*Source extract:*

- Date: December 1, 2023
- Season: 2023
- Stadium: Williams Stadium
- Location: Lynchburg, Virginia
- MVP: Kaidon Salter, QB, Liberty
- Favorite: Liberty by 11
- Referee: Ron Hudson
- Attendance: 20,077

United States TV coverage
- Network: CBSSN
- Announcers: Rich Waltz, Aaron Taylor and Amanda Guerra

= 2023 Conference USA Football Championship Game =

The 2023 Conference USA Football Championship Game was a college football game played on December 1, 2023, at Williams Stadium in Lynchburg, Virginia. It was the 19th edition of the Conference USA Football Championship Game and determined the champion of Conference USA (CUSA) for the 2023 season. The game begun at 7:00 pm and aired on CBS Sports Network. The game featured the Liberty Flames, the team with the best conference record, against the New Mexico State Aggies, with the second best conference record. By virtue of having the best record, Liberty hosted the game.

*Extracted data:*
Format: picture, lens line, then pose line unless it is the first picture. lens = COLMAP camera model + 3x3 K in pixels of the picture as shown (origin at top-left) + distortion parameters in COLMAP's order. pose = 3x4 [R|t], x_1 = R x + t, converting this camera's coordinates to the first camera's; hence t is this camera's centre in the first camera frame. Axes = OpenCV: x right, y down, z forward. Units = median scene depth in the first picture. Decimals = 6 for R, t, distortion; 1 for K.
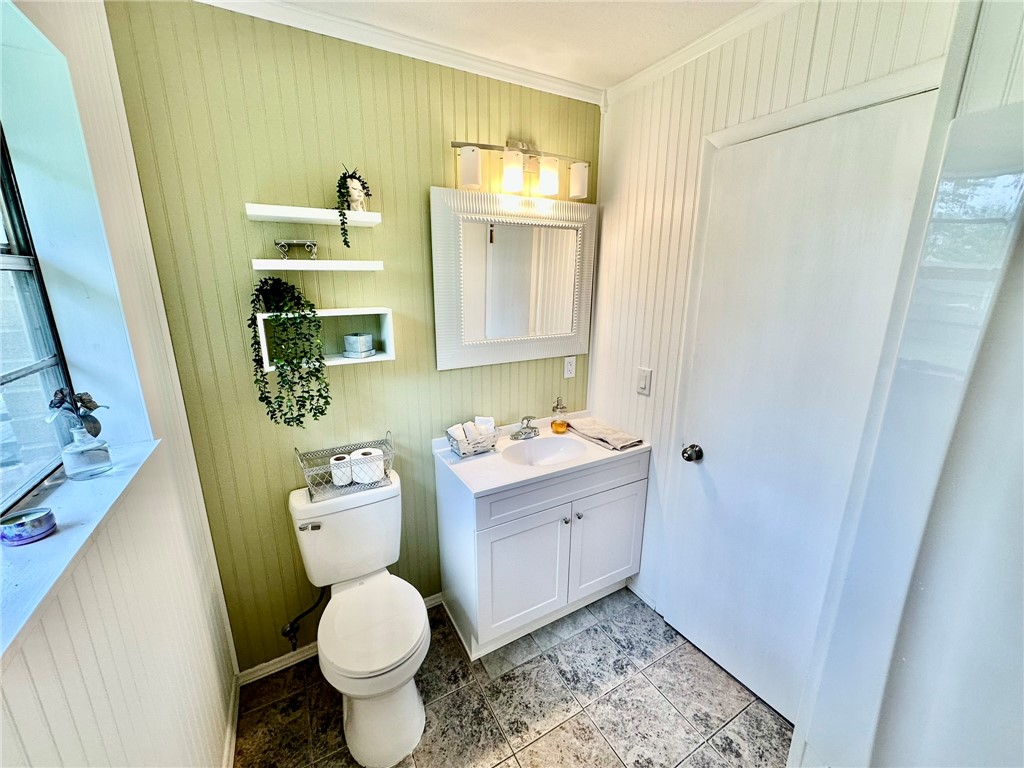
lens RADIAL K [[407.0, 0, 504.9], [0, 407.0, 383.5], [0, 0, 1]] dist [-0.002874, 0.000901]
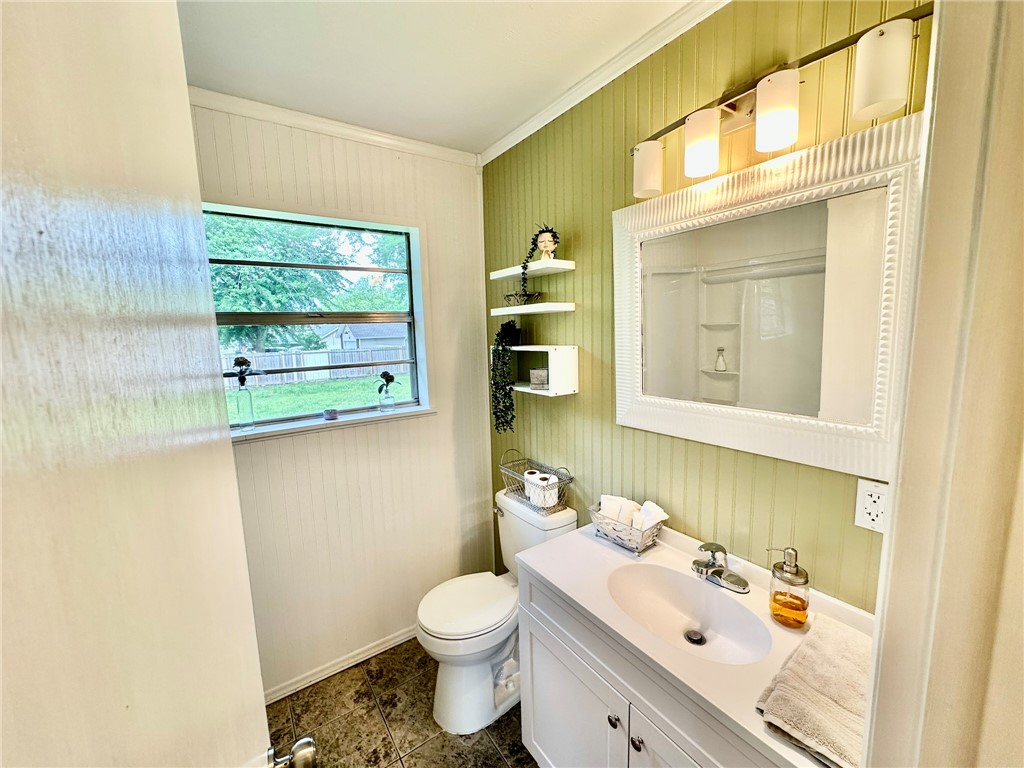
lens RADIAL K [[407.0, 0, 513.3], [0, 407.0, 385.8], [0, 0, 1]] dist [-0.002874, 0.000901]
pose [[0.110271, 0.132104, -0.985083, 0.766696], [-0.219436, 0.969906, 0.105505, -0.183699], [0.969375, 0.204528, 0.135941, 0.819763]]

* * *

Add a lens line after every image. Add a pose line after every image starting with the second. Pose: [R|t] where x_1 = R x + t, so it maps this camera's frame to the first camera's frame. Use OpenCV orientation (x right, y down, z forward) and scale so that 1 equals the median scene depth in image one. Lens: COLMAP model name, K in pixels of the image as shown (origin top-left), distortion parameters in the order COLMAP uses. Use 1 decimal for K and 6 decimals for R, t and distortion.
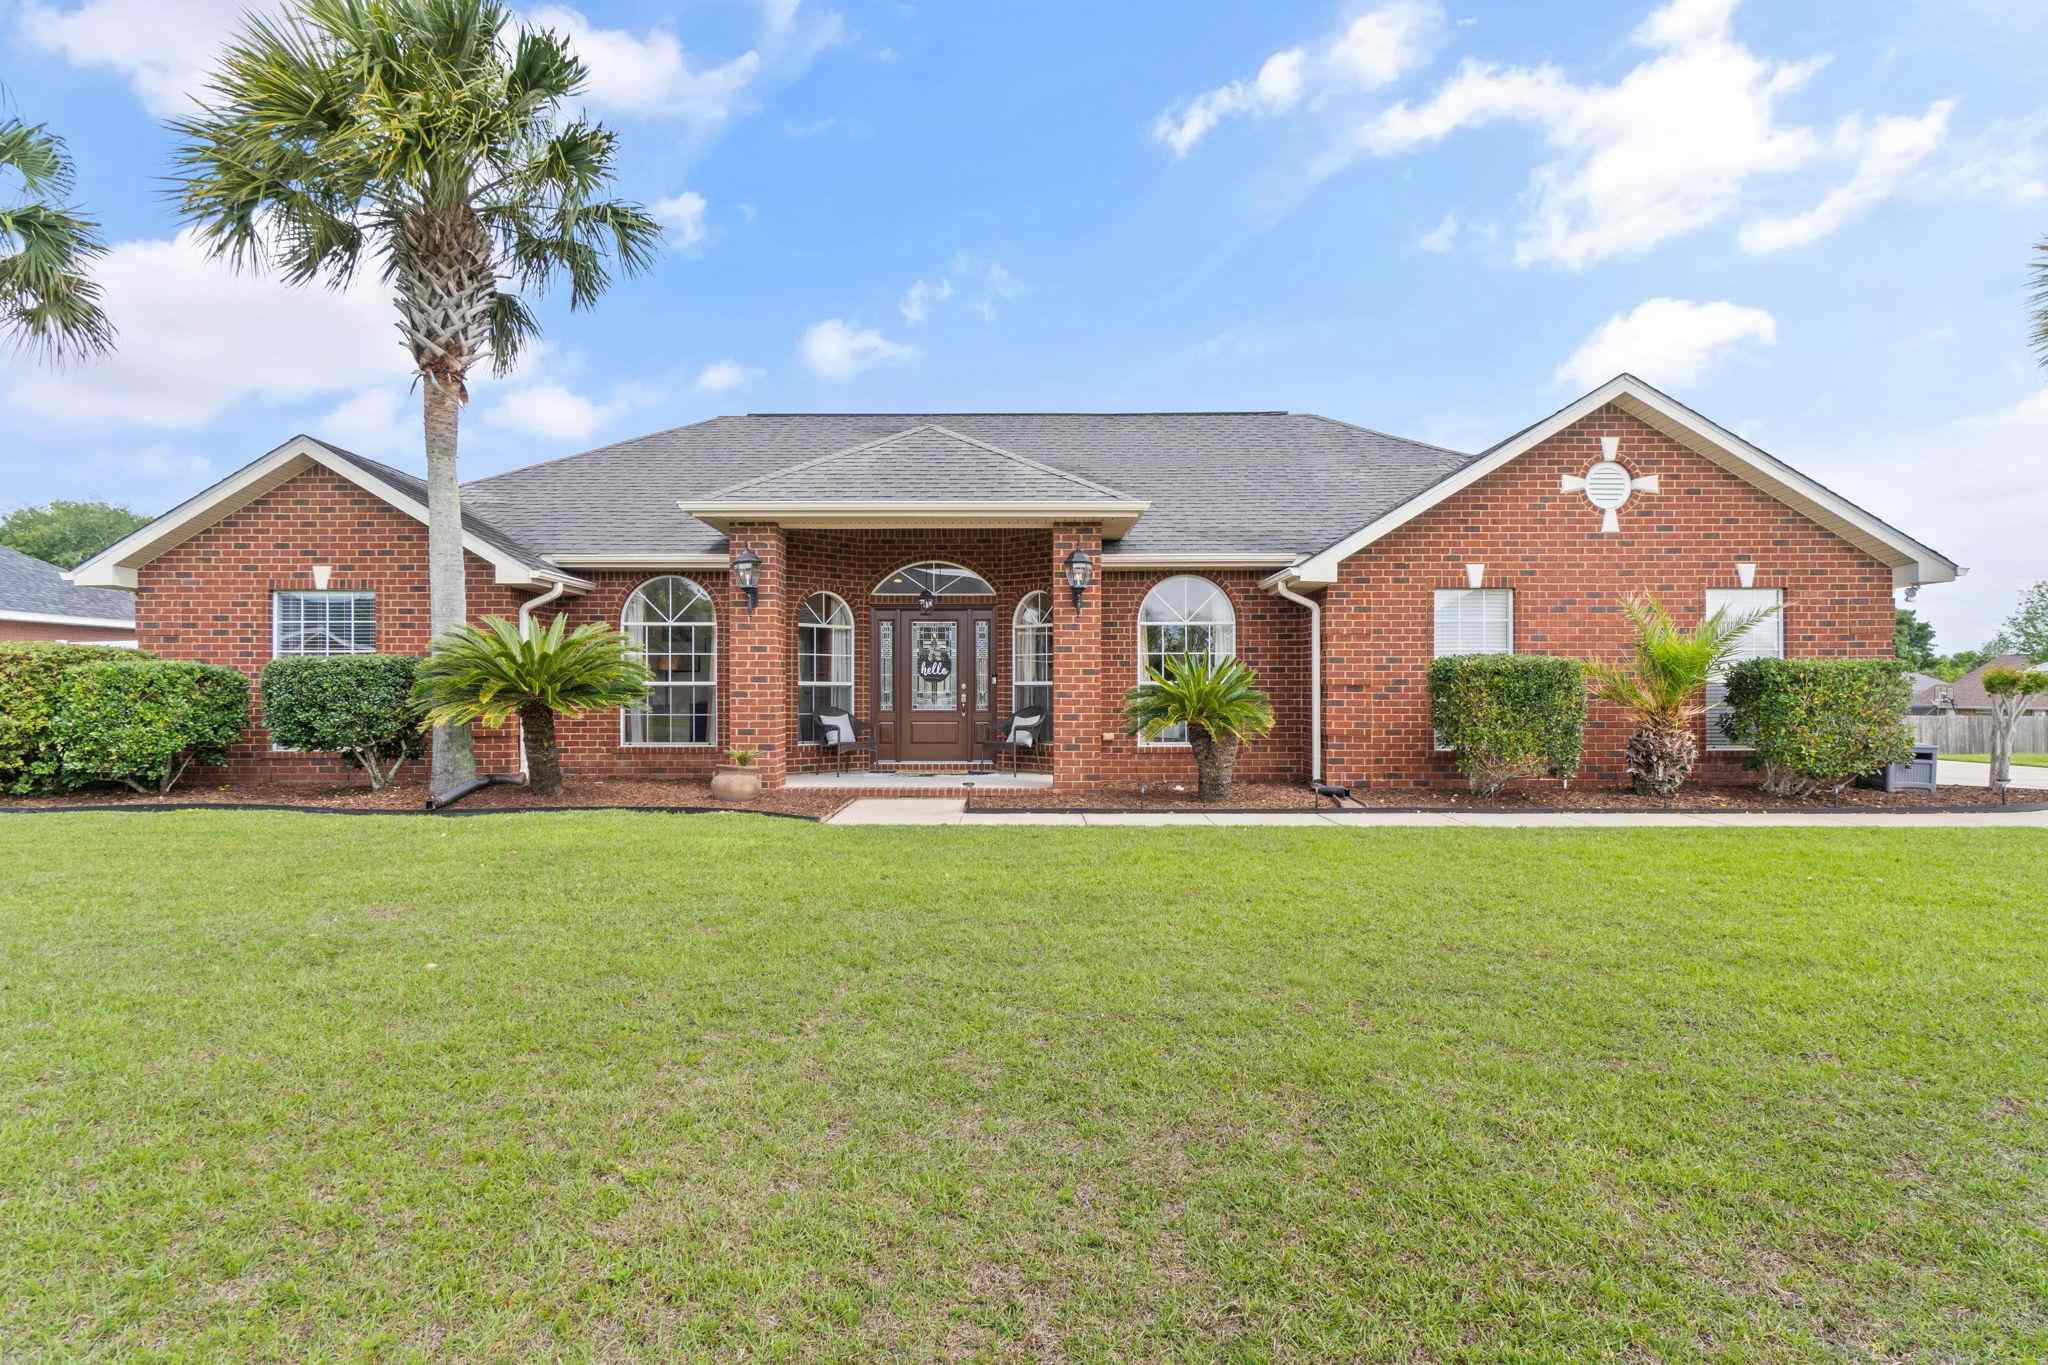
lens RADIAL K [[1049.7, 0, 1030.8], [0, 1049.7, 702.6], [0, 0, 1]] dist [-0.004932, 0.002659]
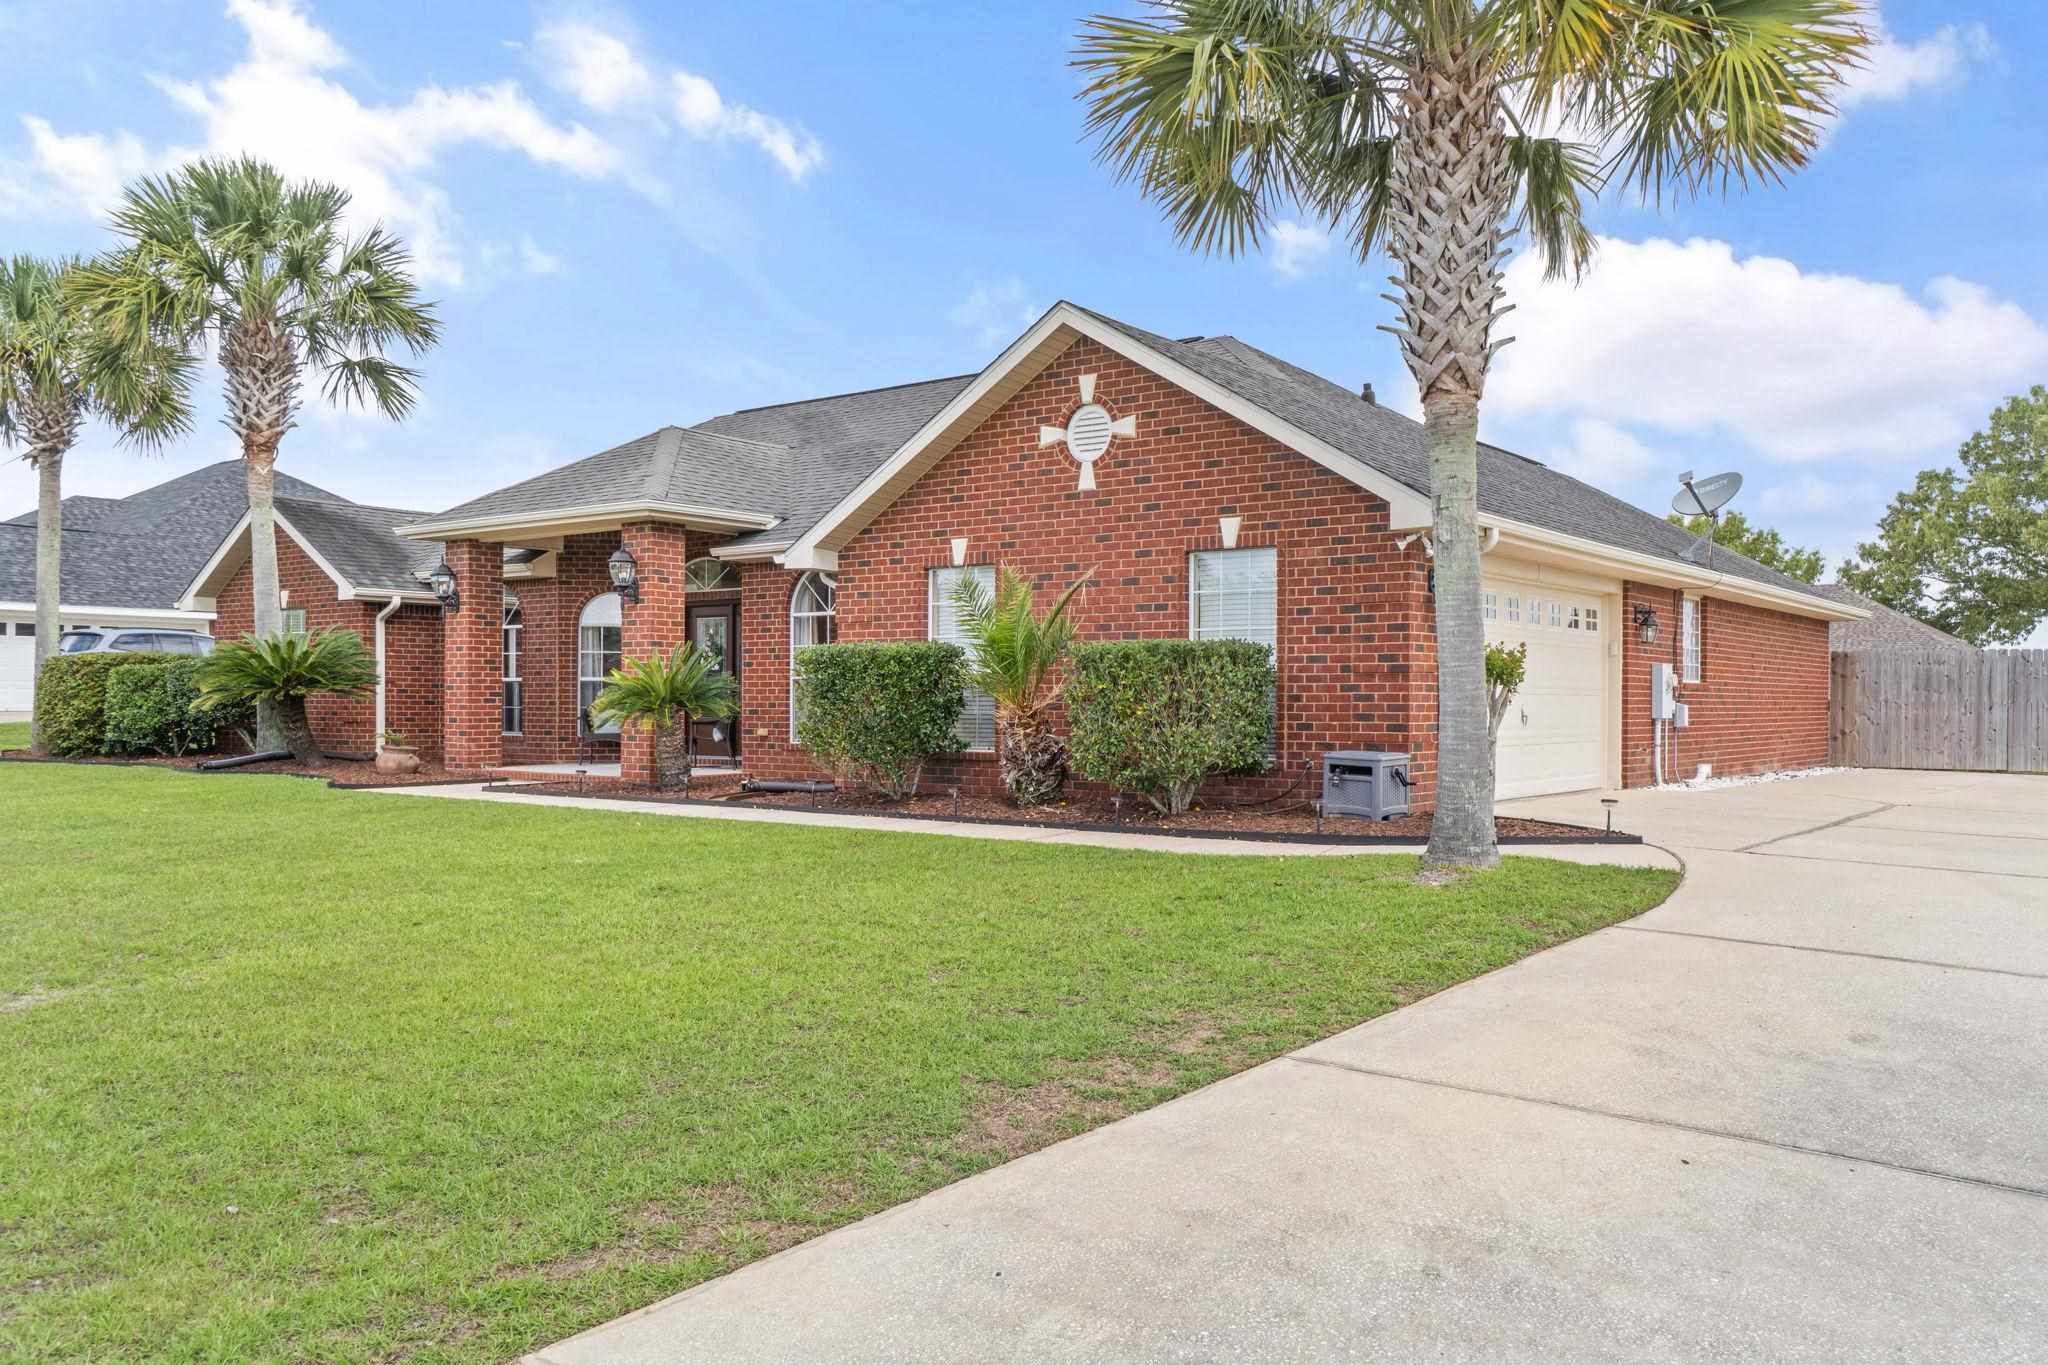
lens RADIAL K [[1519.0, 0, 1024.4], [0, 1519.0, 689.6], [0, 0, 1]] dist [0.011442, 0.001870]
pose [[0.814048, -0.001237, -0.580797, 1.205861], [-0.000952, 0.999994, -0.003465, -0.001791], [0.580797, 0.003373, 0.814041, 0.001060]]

*Activity list:*
a - Transcribe the championship game text from "The 2023 Conference" to "hosted the game.".
b - Based on the championship game text, decide whether each statement agrees with it, answering yes or no and quoting the words that decide it: (i) The game was broadcast on CBS Sports Network. (ii) New Mexico State hosted the game. (iii) The referee was Ron Hudson.
The records are separate from the championship game text.

*Task results:*
a -
The 2023 Conference USA Football Championship Game was a college football game played on December 1, 2023, at Williams Stadium in Lynchburg, Virginia. It was the 19th edition of the Conference USA Football Championship Game and determined the champion of Conference USA (CUSA) for the 2023 season. The game begun at 7:00 pm and aired on CBS Sports Network. The game featured the Liberty Flames, the team with the best conference record, against the New Mexico State Aggies, with the second best conference record. By virtue of having the best record, Liberty hosted the game.

b -
(i) Yes: "aired on CBS Sports Network"
(ii) No: "By virtue of having the best record, Liberty hosted the game."
(iii) Yes: "Referee: Ron Hudson"